Good point. But if your server goes down then it's more time consuming to get back up as opposed to rebooting/ replacing a router. If pfSense is handling all your networking then you may not (definitely not in my case) be able to remote access the server to troubleshoot/ start VMs, etc.

I'm just playing devils advocate really!
 
Sure, I understand, although I'd say if something goes wrong then it's easier and quicker to fix a server than a router.
 
Nope! I mean 1.5GB/sec. The way UnRAID works means:

9 disks at 125MB/sec = 1.125GB/sec.
Two preclears at 200MB/sec each = 400MB/s
Total: 1.5GB/sec peak.

Uses about 20% CPU IIRC.

I can't fault your maths however that's not "the way unRaid works" - you're misrepresenting it. The throughput is impressive but not a metric the rest of the community uses.

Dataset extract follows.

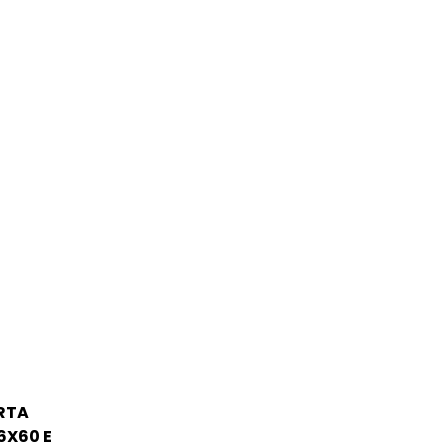
ERTA
6X60 E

Your parity checks run at 125MB/sec (assuming that's your slowest disk), whether you have 2 drives or 20. You preclear at 200MB/sec.

Back on topic.........grab an Intel NIC for best performance and compatibility. There are loads of DELL and HP NICs that are Intel rebrands and are often cheaper.

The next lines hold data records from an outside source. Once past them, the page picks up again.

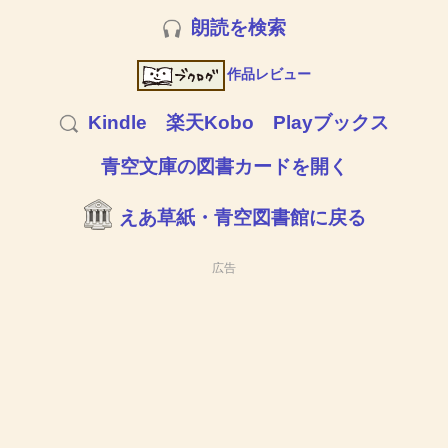
朗読を検索
作品レビュー
Kindle
楽天Kobo
Playブックス
青空文庫の図書カードを開く
えあ草紙・青空図書館に戻る
広告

I've kept unRAID and pfSense on different machines. If the server goes down the wife will be annoyed. If the internet goes too.....I'm dead :( ;)
 
I can't fault your maths however that's not "the way unRaid works" - you're misrepresenting it. The throughput is impressive but not a metric the rest of the community uses.

Your parity checks run at 125MB/sec (assuming that's your slowest disk), whether you have 2 drives or 20. You preclear at 200MB/sec.

Back on topic.........grab an Intel NIC for best performance and compatibility. There are loads of DELL and HP NICs that are Intel rebrands and are often cheaper.

I've kept unRAID and pfSense on different machines. If the server goes down the wife will be annoyed. If the internet goes too.....I'm dead :( ;)

Fair enough - my point really was that I don't have any *disk controller* IO limitations ;)

Whilst my concern is also running pfsense on my server, it has had 100% uptime (bar me upgrading/tinkering/power cuts) in the last 4 years, so maybe it isn't an issue...

The NIC is relatively cheap so if it turns out to be a PITA then I'll do something else!
 
definitely go with the intel 1000pt quad or dual NIC. they are best supported by Pfsense. there are no reported issues with these. other brands such as Realtek/Broadcom there are some problems. I have realtek atm on my zotac NUC, it has issues with watchdog timeout. so apparently if i change some of the settings (i can't remember what they are now). it sorts them out. I have not had the issue so far. but I have not tried to replicate it either.

it is also anther reason for me to buy a relatively cheap xeon server to host the pfsense/plex/veeam backup/torrent download
 
I also had this debate in my head and settled on USG. Literally just ordered it now, arrives tomorrow.

I’ve got plenty of resource on servers for either a dedicated box or VM but I just decided against pfSense to keep everything in one eco system. I have sky fibre in my office and if the servers are in my garage and it just made sense to have Sky Router (modem) be next to the USG in my office. I am hoping to remove the sky kit entirely from my setup and even if I did I still think my decision for the USG was right.

I might just be letting my OCD dictate my purchase, I want all the options available in UniFi so if that’s something you want then decision is made. If you just need a firewall and not already invested in ubiquiti then personally I would try pfSense to save money.